PAGE TEXT:
______________________________

= Axiom of infinity =

Axiom of Zermelo-Fraenkel set theory

In axiomatic set theory and the branches of mathematics and philosophy that use it, the axiom of infinity is one of the axioms of Zermelo–Fraenkel set theory. It guarantees the existence of at least one infinite set, namely a set containing the natural numbers. It was first published by Ernst Zermelo as part of his set theory in 1908.

== Formal statement ==
Using first-order logic primitive symbols, the axiom can be expressed as follows:

$\exist \mathrm{I} \ (\exist o \ (o \in \mathrm{I} \ \land \lnot \exist n \ (n \in o)) \ \land \ \forall x \ (x \in \mathrm{I} \Rightarrow \exist y \ (y \in \mathrm{I} \ \land \ \forall a \ (a \in y \Leftrightarrow (a \in x \ \lor \ a = x))))).$

If we define $\varnothing$ to be the empty set and recognize the successor operation:

$\exists \mathrm{I} \, ( \varnothing \in \mathrm{I} \, \land \, \forall x \, (x \in \mathrm{I} \Rightarrow \, ( x \cup \{x\} ) \in \mathrm{I} ) ).$

Some mathematicians may call a set built this way an inductive set.

______________________________

DATA SHOWN:
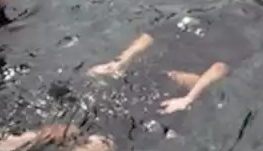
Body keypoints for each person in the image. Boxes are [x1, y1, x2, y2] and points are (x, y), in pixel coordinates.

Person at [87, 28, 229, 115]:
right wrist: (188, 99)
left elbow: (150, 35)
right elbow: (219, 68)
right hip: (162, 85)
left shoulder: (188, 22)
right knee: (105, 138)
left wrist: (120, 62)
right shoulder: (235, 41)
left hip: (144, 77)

______________________________

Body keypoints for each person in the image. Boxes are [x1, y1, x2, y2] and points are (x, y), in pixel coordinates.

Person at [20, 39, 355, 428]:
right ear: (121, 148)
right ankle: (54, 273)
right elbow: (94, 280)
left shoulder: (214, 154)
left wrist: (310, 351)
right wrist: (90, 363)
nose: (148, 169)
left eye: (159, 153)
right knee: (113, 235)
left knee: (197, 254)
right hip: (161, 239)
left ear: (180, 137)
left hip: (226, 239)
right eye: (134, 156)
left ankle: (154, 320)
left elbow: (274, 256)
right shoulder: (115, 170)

______________________________

INSTRUCTIONS:
• a. In the text on the axiom of infinity:
(i) Who first published the axiom, and in what year?
(ii) What kind of set does the axiom guarantee exists?
(iii) What may some mathematicians call a set built this way?
• b. Can you reproduce the part of the axiom of infinity text that opens with the words containing "If we define" and closes with "an inductive set."?

ANSWERS FOR THE EXERCISE:
• a.
(i) Ernst Zermelo, in 1908.
(ii) At least one infinite set, namely a set containing the natural numbers.
(iii) An inductive set.

• b.
If we define $\varnothing$ to be the empty set and recognize the successor operation:

$\exists \mathrm{I} \, ( \varnothing \in \mathrm{I} \, \land \, \forall x \, (x \in \mathrm{I} \Rightarrow \, ( x \cup \{x\} ) \in \mathrm{I} ) ).$

Some mathematicians may call a set built this way an inductive set.